Adamant: Hardest metal
Saturday, January 25, 2003

'Human shields' ready in Iraq

www.hindustantimes.com Agence France-Presse London, January 24

Opposed to what they call the "tyrant" Saddam Hussein and an Anglo-American "dictatorship," a dedicated group of 60 volunteers say they are ready to put their lives on the line to save Iraqi civilians.

The group leaves London on Saturday, heading overland for Iraq's capital Baghdad where they intend to act as "human shields" against possible military strikes.

Steven Alan, 31, from Edinburgh, said he is going because he would rather die striving for a peaceful cause than "to have a long life without any purpose at all, centred around fear."

Two double-decker buses, a taxi-cab and another bus will leave London's City Hall mid-afternoon on Saturday, and are due to arrive in Baghdad on February 8, according to the HumanShield organization, which has been planning the operation for a month.

"I think most people are getting tired of British and American leaders whose agenda is all about imposing their superiority and their dictatorship," Alan, a computer programmer, told AFP.

Convinced that the risk is worth taking, he asks: "If not you, who? If not now, when?"

It's a point of view shared by Grace Trevett, 45, who lives with her 21-year-old daughter in Stroud, central England.

"I'm doing this to drive home the point that my life is equal to that of an Iraqi civilian," said Trevett.

"In order to make that point properly, I have to be prepared to die for my principles," she said.

Ube Evans, 50, employed by the Welshpool theatre in Wales, said that, like the others, he made his decision after listening to the man who launched the human shield operation, Ken O'Keefe, a former US Marine who fought in the 1991 Gulf War.

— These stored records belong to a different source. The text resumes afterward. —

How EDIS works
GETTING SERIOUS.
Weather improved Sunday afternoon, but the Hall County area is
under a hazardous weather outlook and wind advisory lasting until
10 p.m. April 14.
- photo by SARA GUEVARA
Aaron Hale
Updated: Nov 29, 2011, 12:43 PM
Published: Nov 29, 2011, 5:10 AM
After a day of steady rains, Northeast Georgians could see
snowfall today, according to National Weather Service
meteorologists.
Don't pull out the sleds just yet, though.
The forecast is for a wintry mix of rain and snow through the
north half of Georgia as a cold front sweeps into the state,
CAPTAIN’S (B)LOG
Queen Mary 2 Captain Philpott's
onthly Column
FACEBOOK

"I believe the proposed war is more to do with oil and America's need for oil," said Evans. Iraq has the world's second largest known oil reserves after Saudi Arabia.

O'Keefe, who has renounced his US citizenship in protest of US foreign policy, said: "The aim is to stop that war which is going to kill thousands of innocent people."

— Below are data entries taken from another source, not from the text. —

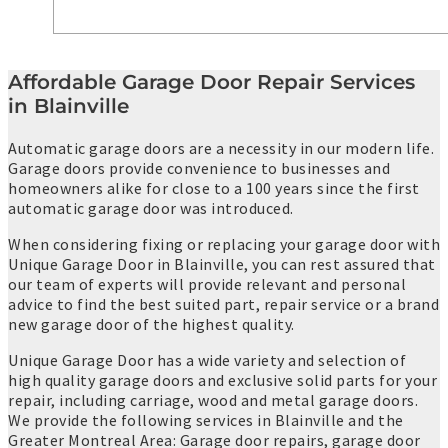
Affordable Garage Door Repair Services
in Blainville
Automatic garage doors are a necessity in our modern life.
Garage doors provide convenience to businesses and
homeowners alike for close to a 100 years since the first
automatic garage door was introduced.
When considering fixing or replacing your garage door with
Unique Garage Door in Blainville, you can rest assured that
our team of experts will provide relevant and personal
advice to find the best suited part, repair service or a brand
new garage door of the highest quality.
Unique Garage Door has a wide variety and selection of
high quality garage doors and exclusive solid parts for your
repair, including carriage, wood and metal garage doors.
We provide the following services in Blainville and the
Greater Montreal Area: Garage door repairs, garage door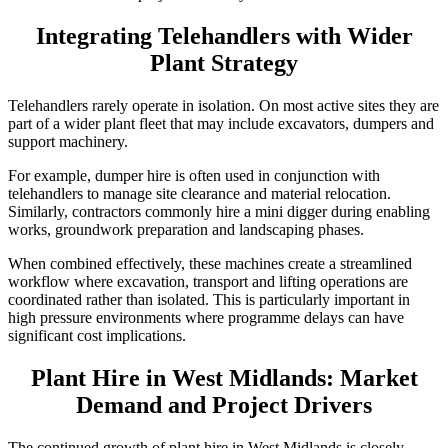
Integrating Telehandlers with Wider
Plant Strategy
Telehandlers rarely operate in isolation. On most active sites they are
part of a wider plant fleet that may include excavators, dumpers and
support machinery.
For example, dumper hire is often used in conjunction with
telehandlers to manage site clearance and material relocation.
Similarly, contractors commonly hire a mini digger during enabling
works, groundwork preparation and landscaping phases.
When combined effectively, these machines create a streamlined
workflow where excavation, transport and lifting operations are
coordinated rather than isolated. This is particularly important in
high pressure environments where programme delays can have
significant cost implications.
Plant Hire in West Midlands: Market
Demand and Project Drivers
The continued growth of plant hire in West Midlands is closely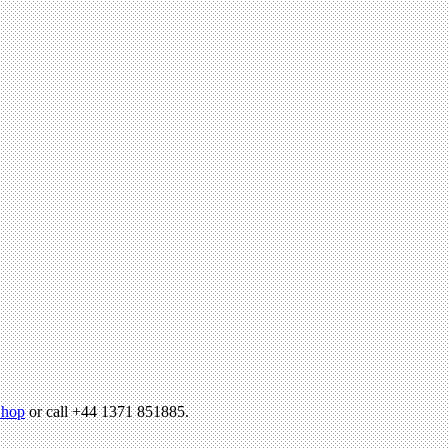
hop
or call +44 1371 851885.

Sue Darling, a 60-year-old pensioner living in south London, served as a British diplomat in numerous countries from 1965 till 1988.

"I was appalled at the policy the British government is following which is for me illegal, immoral and irrational," she said. "A pre-emptive strike against someone you consider might be a threat is not acceptable."

All the potential human shields took pains to stress that they do not support president Saddam who, in Evans's words, is a "tyrant."

On January 8, Deputy Prime Minister Tareq Aziz indicated that the door was opened for human shields -- a move immediately denounced by the Pentagon as deliberate recruitment.

A third of those wanting to be human shields are British, organiser Stefan Simanowitz told AFP. The others come from Australia, New Zealand, the United States, Spain, Belgium, even Brazil.

Organisers hope to recruit other volunteers on their route which takes them on Sunday to Paris and then Geneva, Zurich, Milan, Belgrade, Sofia, Istanbul, Ankara, Damascus, Amman before arriving in Baghdad.

The human shields would then be distributed to schools, hospitals and health centres in the Iraqi capital.

According to Simanowitz, the US is set on war, whether or not the UN agrees: "We anticipate a war and want to put pressure on the US administration before the war", he said.